───── SELECTED EXCERPT

I apologize if this is out there already but I didn't find my answer with the couple of searches that I did.

I've got a cb750 k6 and I recently cleaned/rebuilt my carbs- and I'll be the first to admit that probably wasn't qualified to do it.  Part of this experience is supposed to be me learning to maintain and service this bike and I know I've still got LOTS to learn- and I want to learn it.

Prior to the cleaning and rebuilding, the bike was running pretty good- pulled very strongly through the power band.  It was tough to start at times and as it was new to me I figured I'd clean the carbs and go through them as best I could to try to increase my understanding of how they work, and what kind of shape they were in.

The carbs were cleaned in diluted Simple Green in an ultrasonic cleaner, rinsed in water and blown out with a compressor.  Bowls were cleaned with carb cleaner and a toothbrush.  They were rebuilt with Keyster kits.  40 slows.  110 jets.  Floats set at 26mm (although I haven't checked them with the bowls on).  I moved the needle back to the center gap (which raised the clip one step from the previous setting) and the air screws are set at 1 full turn out vs the 1/2 turn they were at when I pulled them apart.

The issue is bogging at WOT.  It pulls very well at 1/2 throttle but as soon as I pass 2/3 or so it starts to bog down.  If I back it off it will stop bogging.

──────────

EXERCISE REQUIREMENTS ▸
A: Answer these about the carb rebuild post:
(i) What motorcycle does the writer own?
(ii) What were the carbs cleaned in inside the ultrasonic cleaner?
(iii) Past roughly what throttle position does the bike start to bog down?
B: Output the part of the carb rebuild post between "The issue is" and "will stop bogging.", inclusive.

───── PROVIDED DATA

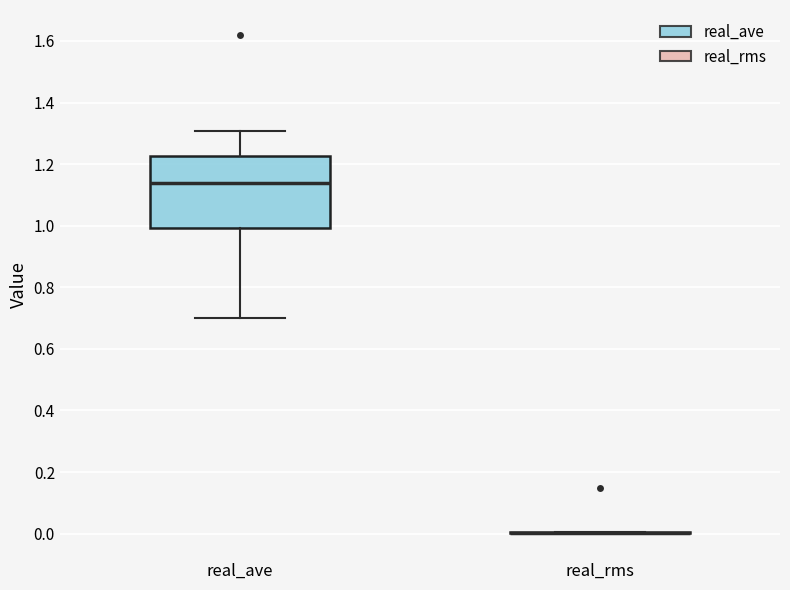

Reading left to right, read every box against the y-axis: the position of its median line, the range the box covers, and the ends of its whiskers. The values are not printed on the chart, so give them approximately, as read against the axis.

real_ave: median 1.14, box 1.00 to 1.22, whiskers 0.70 to 1.30
real_rms: box collapsed to a line at 0.00, whiskers 0.00 to 0.00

──────────

ANSWERS FOR THE EXERCISE ▸
A:
(i) A CB750 K6.
(ii) Diluted Simple Green.
(iii) About 2/3 throttle.

B:
The issue is bogging at WOT.  It pulls very well at 1/2 throttle but as soon as I pass 2/3 or so it starts to bog down.  If I back it off it will stop bogging.